* TEXTE SOURCE *
******

L'architecte en chef de Microsoft s'en prend régulièrement à la licence utilisée dans la communauté GNU/Linux, la GPL. Richard Stallman, le père de la GPL, défend sa philosophie et nuance celle de Bill Gates.

GNU/Linux : Richard Stallman répond à Bill Gates

Par Richard Stallman (GNU.org), 10 mai 2002

«Utiliser GPL / C'est contrôler nos droits / pour contrôler les vôtres» - haïku anonyme découvert sur le Net et légèrement amélioré.

Si vous réfléchissez à la dernière attaque de Bill Gates contre la GNU General Public License ou GNU GPL (lire le texte du Chief Architect de Microsoft publié le 17 avril 2002), souvenez-vous qu'il faut savoir lire entre les lignes.

******

* LIGNES DE DONNÉES *
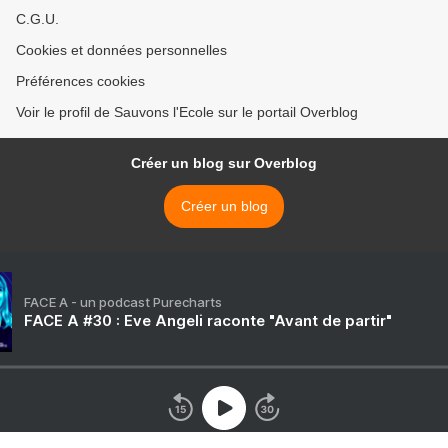
C.G.U.
Cookies et données personnelles
Préférences cookies
Voir le profil de Sauvons l'Ecole sur le portail Overblog
Créer un blog sur Overblog
Créer un blog
FACE A - un podcast Purecharts
FACE A #30 : Eve Angeli raconte "Avant de partir"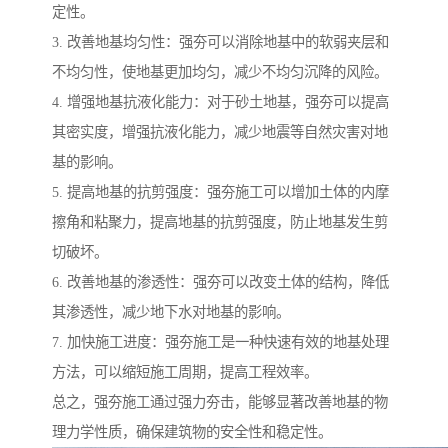
定性。
3. 改善地基均匀性：强夯可以消除地基中的软弱夹层和
不均匀性，使地基更加均匀，减少不均匀沉降的风险。
4. 增强地基抗液化能力：对于砂土地基，强夯可以提高
其密实度，增强抗液化能力，减少地震等自然灾害对地
基的影响。
5. 提高地基的抗剪强度：强夯施工可以增加土体的内摩
擦角和粘聚力，提高地基的抗剪强度，防止地基发生剪
切破坏。
6. 改善地基的渗透性：强夯可以改变土体的结构，降低
其渗透性，减少地下水对地基的影响。
7. 加快施工进度：强夯施工是一种快速有效的地基处理
方法，可以缩短施工周期，提高工程效率。
总之，强夯施工通过强力夯击，能够显著改善地基的物
理力学性质，确保建筑物的安全性和稳定性。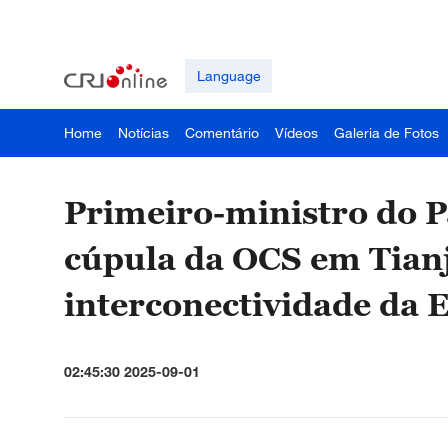
Language
Home
Notícias
Comentário
Vídeos
Galeria de Fotos
Primeiro-ministro do P
cúpula da OCS em Tian
interconectividade da 
02:45:30 2025-09-01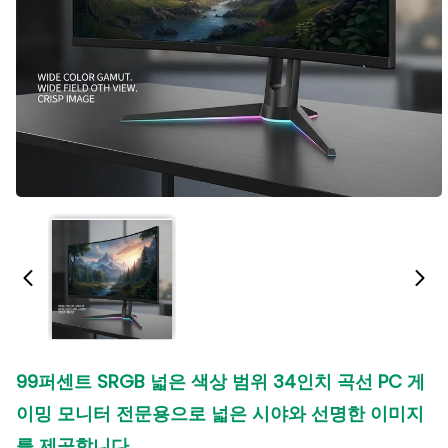
99퍼센트 SRGB 넓은 색상 범위 34인치 곡선 PC 게
이밍 모니터 전문용으로 넓은 시야와 선명한 이미지
를 제공합니다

******

* CONSIGNES *
a) D'après le texte source, à quelle date a été publié le texte du Chief Architect de Microsoft ?
b) Restituez tel quel le passage du texte source qui commence à « L'architecte en chef » et se termine à « de Bill Gates. ».
Répondez en vous appuyant uniquement sur le texte source.

* RÉPONSES *
a) Le 17 avril 2002.

b)
L'architecte en chef de Microsoft s'en prend régulièrement à la licence utilisée dans la communauté GNU/Linux, la GPL. Richard Stallman, le père de la GPL, défend sa philosophie et nuance celle de Bill Gates.